▸ WRITTEN TASK A
Translate this sentence from the Breaking Bad playlist article into Spanish: "Ozzy Osbourne and company have never been big on subtlety — and we love them for that."
▸ WRITTEN TASK B
Please answer these questions from the Breaking Bad playlist article, one answer per line with matching marks.
(i) On what date does the second half of the season premiere?
(ii) Which album is 'Bennie and the Jets' from?
(iii) In what year was 'The Ghost of Tom Joad' released?
▸ WRITTEN TASK C
Duplicate the passage of the Breaking Bad playlist article between "From: ‘The Ghost" and "White Heat’ (1968)", inclusive.

▸ EXCERPT
--*--

Breaking Bad, Season 5 by Frank Ockenfels/AMC

When we last watched ‘Breaking Bad,’ we were left halfway through the fifth and final season with the assumption that Walter White (a.k.a. meth kingpin Heisenberg) had been “found out” by his drug enforcement agent brother-in-law, Hank Schrader. This, all while Schrader was on the can. While a lot of questions remain unanswered going into the second-half premiere on Aug. 11, one thing is clear: This show may be one of the most addictive drugs on the market. And to get you in the mood for the big night, we’ve put together a list of classic rock songs that mention methamphetamines. Let’s just say they’re cookin’.

Black Sabbath 13




From: ’13’ (2013) (Expanded Version)

Bonus song! Ozzy Osbourne and company have never been big on subtlety — and we love them for that. So when they address the meth epidemic that’s hurting so many people on this track from their most recent album, only a fool would think they’re glorifying or promoting this terrible drug: “Hallucinating in a chemical hell / Ain’t my idea of having fun / Synthetic overload you’re under its spell / Your super nightmare’s just begun.”




‘Bennie and the Jets’


From: ‘Goodbye Yellow Brick Road’ (1973)

Well, ain’t that some s—. We were always under the impression that B-B-B-Bennie and his Jets were just all about the ‘electric boots’ and ‘mohair suits’ — a.k.a. high fashion — but apparently, ‘Bennies’ is a slang term for a different type of high: amphetamines. We recently read that Elton used to regularly out-drug-take pal Rod Stewart, so this song officially makes way more sense. Hey, if Walt and Jesse ever need a hook-up, all they’ll need to do is jump in a time machine and hit up old Reggie Dwight.




‘Sinaloa Cowboys’


From: ‘The Ghost of Tom Joad’ (1995)

As every ‘Breaking Bad’ fan knows, Walt and Jesse’s cooking process — whether it be in the old RV or in the secret basement of Gus Fring’s laundry factory — was an exact science. And in The Boss’ tune ‘Sinaloa Cowboys,’ he pretty much provides folks with the recipe for making meth. No wonder this one didn’t show up on the radio!




‘White Light / White Heat’


From: ‘White Light / White Heat’ (1968)

--*--

▸ RECORDED DATA
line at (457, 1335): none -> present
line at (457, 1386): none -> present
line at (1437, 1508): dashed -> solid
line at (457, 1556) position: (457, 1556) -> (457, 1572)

--*--

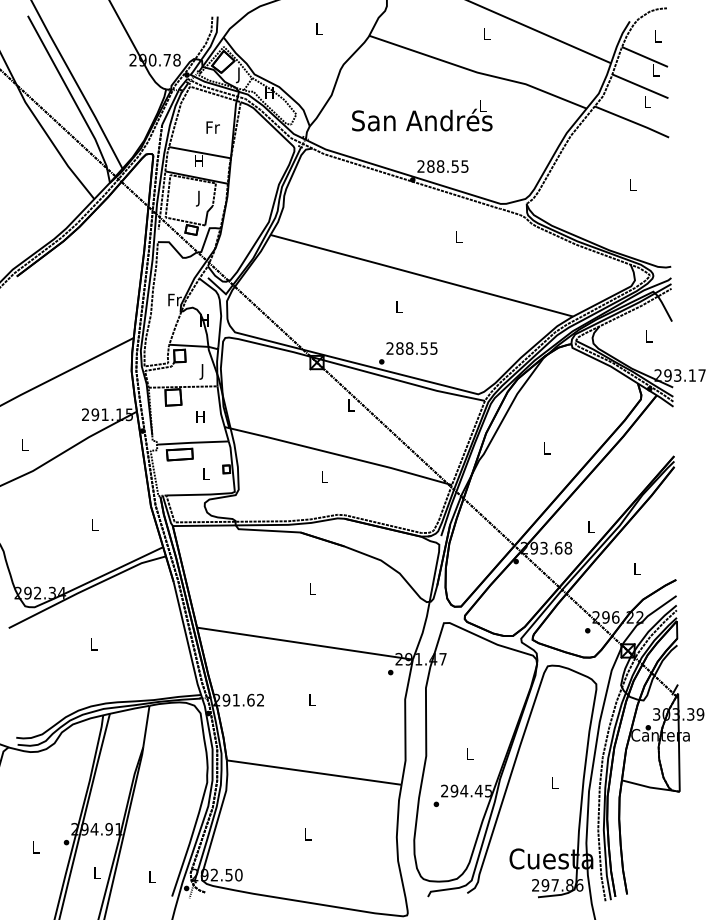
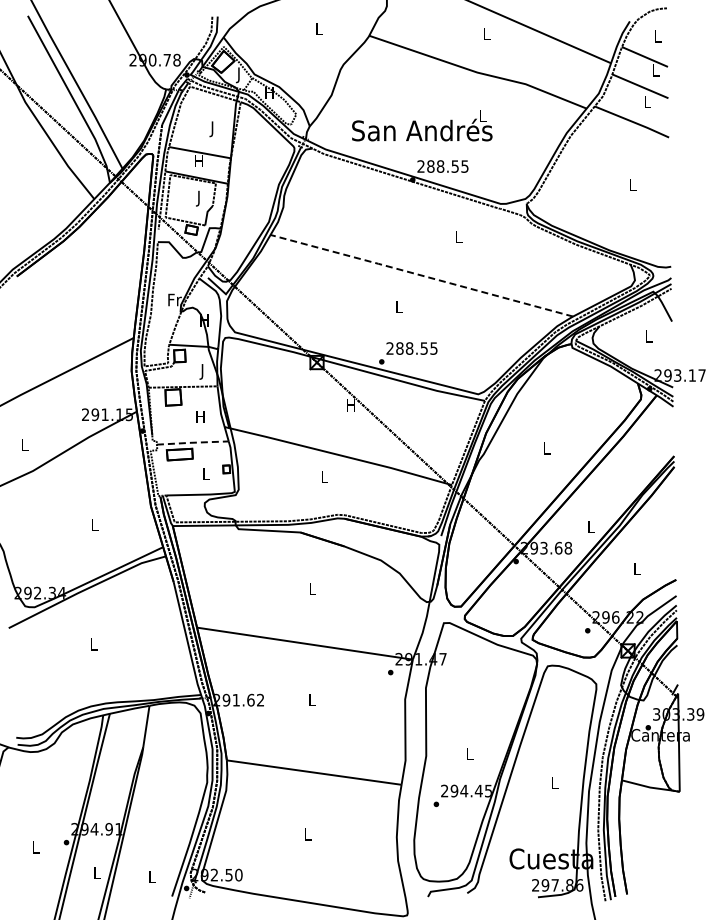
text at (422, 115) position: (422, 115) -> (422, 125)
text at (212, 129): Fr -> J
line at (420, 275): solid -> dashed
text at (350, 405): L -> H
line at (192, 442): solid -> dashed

--*--

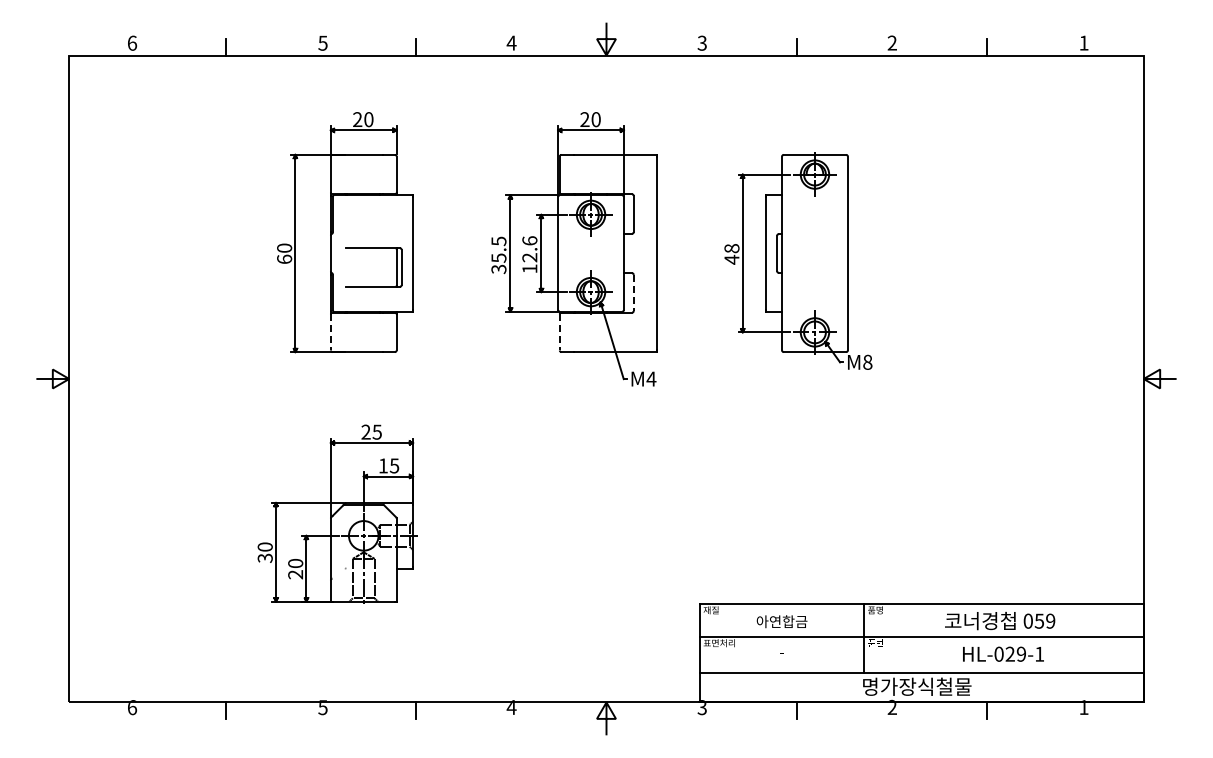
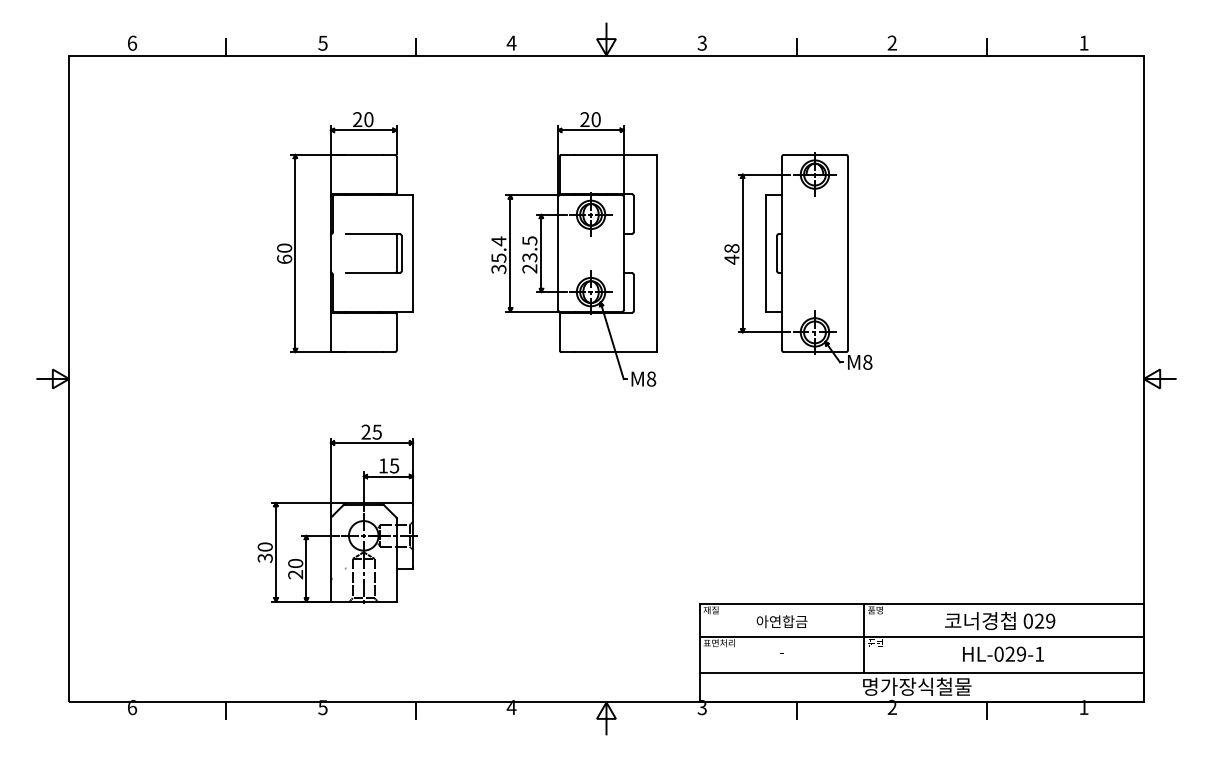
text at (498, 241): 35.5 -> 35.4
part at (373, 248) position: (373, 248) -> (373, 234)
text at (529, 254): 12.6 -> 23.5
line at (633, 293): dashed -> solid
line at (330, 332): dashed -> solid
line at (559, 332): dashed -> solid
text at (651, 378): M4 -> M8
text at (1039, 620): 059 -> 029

--*--

▸ WRITTEN ANSWER A
Ozzy Osbourne y compañía nunca han sido muy dados a la sutileza, y por eso los adoramos.

▸ WRITTEN ANSWER B
(i) Aug. 11
(ii) 'Goodbye Yellow Brick Road'
(iii) 1995

▸ WRITTEN ANSWER C
From: ‘The Ghost of Tom Joad’ (1995)

As every ‘Breaking Bad’ fan knows, Walt and Jesse’s cooking process — whether it be in the old RV or in the secret basement of Gus Fring’s laundry factory — was an exact science. And in The Boss’ tune ‘Sinaloa Cowboys,’ he pretty much provides folks with the recipe for making meth. No wonder this one didn’t show up on the radio!




‘White Light / White Heat’


From: ‘White Light / White Heat’ (1968)